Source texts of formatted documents
Start of Block
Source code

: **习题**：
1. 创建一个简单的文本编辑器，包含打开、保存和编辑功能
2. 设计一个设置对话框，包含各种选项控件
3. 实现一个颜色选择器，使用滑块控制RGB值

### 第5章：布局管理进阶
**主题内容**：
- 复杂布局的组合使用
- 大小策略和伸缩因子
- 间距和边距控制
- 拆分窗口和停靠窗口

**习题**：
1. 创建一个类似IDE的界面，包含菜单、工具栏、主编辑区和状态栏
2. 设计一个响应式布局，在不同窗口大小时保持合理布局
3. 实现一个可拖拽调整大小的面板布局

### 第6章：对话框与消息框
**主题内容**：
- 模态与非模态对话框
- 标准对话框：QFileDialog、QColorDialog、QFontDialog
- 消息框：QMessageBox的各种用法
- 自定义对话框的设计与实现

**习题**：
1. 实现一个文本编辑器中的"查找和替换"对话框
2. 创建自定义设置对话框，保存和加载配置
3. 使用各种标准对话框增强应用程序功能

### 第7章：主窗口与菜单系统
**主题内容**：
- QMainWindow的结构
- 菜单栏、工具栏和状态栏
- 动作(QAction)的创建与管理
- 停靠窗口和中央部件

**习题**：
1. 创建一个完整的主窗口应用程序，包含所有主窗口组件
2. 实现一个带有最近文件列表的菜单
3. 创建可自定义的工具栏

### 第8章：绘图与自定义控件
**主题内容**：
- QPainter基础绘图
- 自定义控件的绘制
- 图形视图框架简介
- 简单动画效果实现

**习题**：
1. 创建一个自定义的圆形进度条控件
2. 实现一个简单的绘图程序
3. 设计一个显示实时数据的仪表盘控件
End of Block
=== Exercise brief ===
The data must be retyped in full, exactly as it reads.

=== Completed exercise ===
Source code

: **习题**：
1. 创建一个简单的文本编辑器，包含打开、保存和编辑功能
2. 设计一个设置对话框，包含各种选项控件
3. 实现一个颜色选择器，使用滑块控制RGB值

### 第5章：布局管理进阶
**主题内容**：
- 复杂布局的组合使用
- 大小策略和伸缩因子
- 间距和边距控制
- 拆分窗口和停靠窗口

**习题**：
1. 创建一个类似IDE的界面，包含菜单、工具栏、主编辑区和状态栏
2. 设计一个响应式布局，在不同窗口大小时保持合理布局
3. 实现一个可拖拽调整大小的面板布局

### 第6章：对话框与消息框
**主题内容**：
- 模态与非模态对话框
- 标准对话框：QFileDialog、QColorDialog、QFontDialog
- 消息框：QMessageBox的各种用法
- 自定义对话框的设计与实现

**习题**：
1. 实现一个文本编辑器中的"查找和替换"对话框
2. 创建自定义设置对话框，保存和加载配置
3. 使用各种标准对话框增强应用程序功能

### 第7章：主窗口与菜单系统
**主题内容**：
- QMainWindow的结构
- 菜单栏、工具栏和状态栏
- 动作(QAction)的创建与管理
- 停靠窗口和中央部件

**习题**：
1. 创建一个完整的主窗口应用程序，包含所有主窗口组件
2. 实现一个带有最近文件列表的菜单
3. 创建可自定义的工具栏

### 第8章：绘图与自定义控件
**主题内容**：
- QPainter基础绘图
- 自定义控件的绘制
- 图形视图框架简介
- 简单动画效果实现

**习题**：
1. 创建一个自定义的圆形进度条控件
2. 实现一个简单的绘图程序
3. 设计一个显示实时数据的仪表盘控件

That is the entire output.